What the task requires - Pull out every line of the material below that contains the string "unnecessary". Matches are case-sensitive.

------------------------------------------------------------

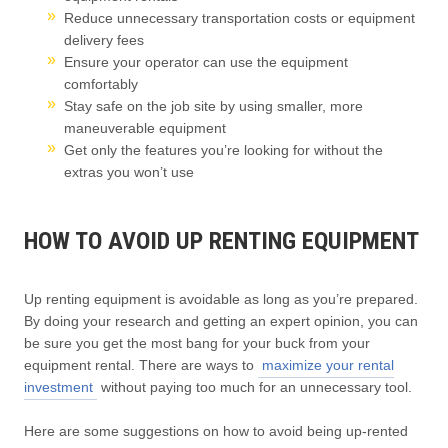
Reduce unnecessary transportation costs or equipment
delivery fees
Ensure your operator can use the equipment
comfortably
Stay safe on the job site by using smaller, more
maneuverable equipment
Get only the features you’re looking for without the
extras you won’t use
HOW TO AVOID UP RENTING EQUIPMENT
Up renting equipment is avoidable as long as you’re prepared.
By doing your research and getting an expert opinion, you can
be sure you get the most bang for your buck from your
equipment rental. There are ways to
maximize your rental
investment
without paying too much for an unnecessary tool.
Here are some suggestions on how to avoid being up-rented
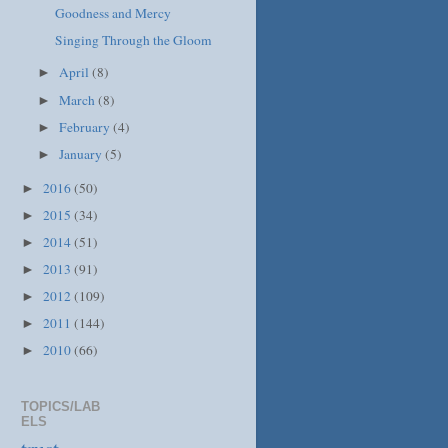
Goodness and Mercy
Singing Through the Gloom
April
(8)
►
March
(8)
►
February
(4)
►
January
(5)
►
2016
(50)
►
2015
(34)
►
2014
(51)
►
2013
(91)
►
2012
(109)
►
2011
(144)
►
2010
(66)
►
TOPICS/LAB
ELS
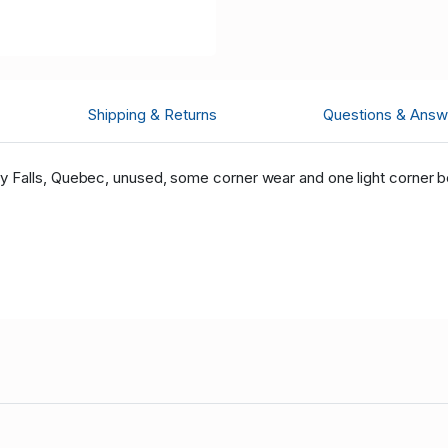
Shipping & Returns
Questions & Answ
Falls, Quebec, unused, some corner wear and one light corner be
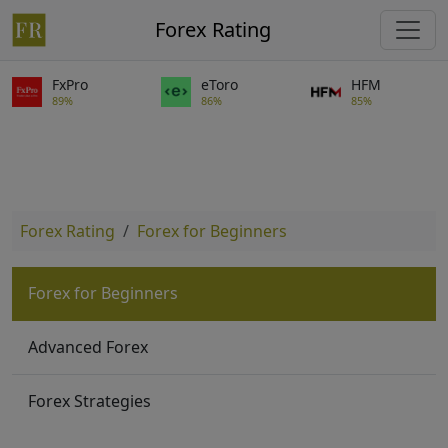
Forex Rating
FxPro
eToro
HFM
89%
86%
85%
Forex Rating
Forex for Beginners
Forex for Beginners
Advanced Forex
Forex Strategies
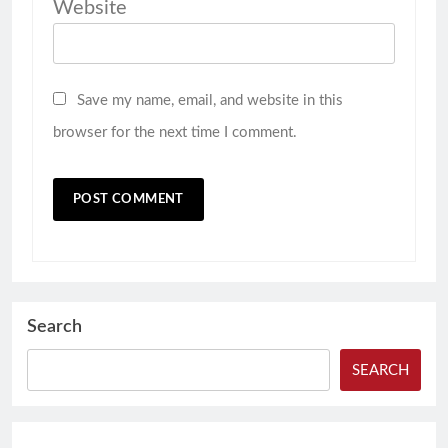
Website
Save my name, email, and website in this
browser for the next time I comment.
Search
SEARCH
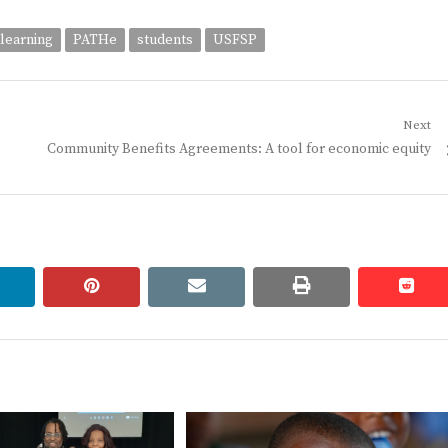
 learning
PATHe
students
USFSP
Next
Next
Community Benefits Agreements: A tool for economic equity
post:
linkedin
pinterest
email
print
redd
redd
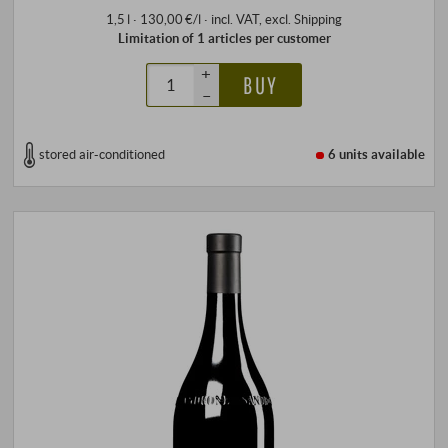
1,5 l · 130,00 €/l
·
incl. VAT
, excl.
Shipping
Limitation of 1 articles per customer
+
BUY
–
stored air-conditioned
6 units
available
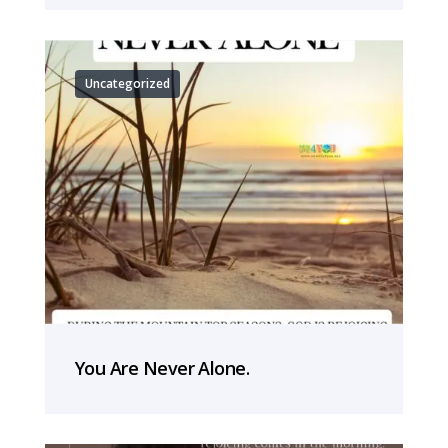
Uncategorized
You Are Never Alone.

------------------------------------------------------------

Task result -
Reduce unnecessary transportation costs or equipment
without paying too much for an unnecessary tool.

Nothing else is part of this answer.